Development of Empirical Correlations for Pore Pressure Prediction from Well Logs Using Multiple Linear Regression

• Published in: Current Journal of Applied Science and Technology Vol. 44; no. 7; pp. 168 - 181
• Main Authors: Akintola, Sarah A, Oladimeji, Oluwadare, Ehwarieme, Favour Omoyoma
• Format: Journal Article
• Language: English
• Published: Current Journal of Applied Science and Technology 02.08.2025
• Subjects: Computer Science; Technology for Human Learning
• ISSN: 2457-1024; 2457-1024
• DOI: 10.9734/cjast/2025/v44i74583

Accurate pore pressure prediction is essential for safe drilling operations and effective reservoir modeling, especially in regions where overpressure from disequilibrium compaction poses significant challenges. These challenges can lead to issues such as fluid loss, kicks, differential pipe sticking, heaving shale, and blowouts. Traditional methods often fail to capture the complex relationships between formation parameters and pore pressure. This study utilizes a machine learning (ML) approach to capture these intricate relationships, developing two empirical correlations for pore pressure prediction. The first correlation includes lithological information (sand and shale), and the second does not. Both correlations are derived from a linear regression model fitted to the well-log datasets. The data used in this research was obtained from three wells in the Northern Carnarvon Basin of Australia. It includes parameters such as sonic interval transit time, density, gamma-ray, depth, and well diameter. Wells 1 and 2 contributed approximately 22,038 data points, which were divided into 85% for model training and 15% for validation. The 8,860 data points from the Well 3 were used to test the model's accuracy.

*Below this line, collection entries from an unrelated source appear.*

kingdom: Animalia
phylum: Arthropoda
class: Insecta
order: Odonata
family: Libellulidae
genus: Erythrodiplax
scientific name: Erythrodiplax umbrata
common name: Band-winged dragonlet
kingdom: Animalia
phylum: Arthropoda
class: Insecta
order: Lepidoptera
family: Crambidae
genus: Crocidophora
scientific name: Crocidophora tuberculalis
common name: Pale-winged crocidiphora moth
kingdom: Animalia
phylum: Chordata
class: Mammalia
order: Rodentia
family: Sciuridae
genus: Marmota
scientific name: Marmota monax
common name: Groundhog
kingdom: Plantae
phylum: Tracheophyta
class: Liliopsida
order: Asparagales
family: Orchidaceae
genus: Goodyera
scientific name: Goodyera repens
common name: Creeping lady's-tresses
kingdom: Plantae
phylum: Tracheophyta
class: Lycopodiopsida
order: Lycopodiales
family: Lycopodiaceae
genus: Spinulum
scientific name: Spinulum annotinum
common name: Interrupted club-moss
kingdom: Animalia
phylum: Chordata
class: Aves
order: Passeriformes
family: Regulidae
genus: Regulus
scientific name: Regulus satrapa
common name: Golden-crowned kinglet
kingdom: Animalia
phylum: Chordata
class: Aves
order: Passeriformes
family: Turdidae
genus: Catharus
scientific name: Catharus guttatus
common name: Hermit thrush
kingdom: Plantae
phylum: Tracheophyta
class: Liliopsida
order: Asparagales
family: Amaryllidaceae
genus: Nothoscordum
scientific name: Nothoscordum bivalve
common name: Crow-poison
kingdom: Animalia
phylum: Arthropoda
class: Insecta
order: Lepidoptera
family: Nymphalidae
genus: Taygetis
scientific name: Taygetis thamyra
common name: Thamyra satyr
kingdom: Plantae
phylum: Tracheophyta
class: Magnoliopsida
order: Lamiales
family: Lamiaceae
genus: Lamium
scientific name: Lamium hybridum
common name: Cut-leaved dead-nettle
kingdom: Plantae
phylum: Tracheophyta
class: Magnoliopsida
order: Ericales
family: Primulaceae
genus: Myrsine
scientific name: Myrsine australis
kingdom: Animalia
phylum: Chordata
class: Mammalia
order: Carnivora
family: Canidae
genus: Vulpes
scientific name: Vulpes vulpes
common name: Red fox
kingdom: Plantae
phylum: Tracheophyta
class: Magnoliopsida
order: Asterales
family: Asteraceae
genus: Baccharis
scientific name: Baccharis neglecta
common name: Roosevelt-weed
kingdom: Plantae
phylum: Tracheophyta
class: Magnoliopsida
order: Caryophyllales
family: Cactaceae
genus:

The results, as evaluated by statistical metrics like mean absolute relative error (MARE), mean relative error (MRE), and root mean square error (RMSE), show that the newly developed correlations perform better than existing ones. The first model, which includes lithological data, demonstrated promising accuracy with an RMSE of 352.208. The second model, which does not include lithological data, surpassed the first with an RMSE of 342.105. These developed correlations offer enhanced predictive capabilities and effectiveness, making them suitable for estimating pore pressure in real-world drilling scenarios.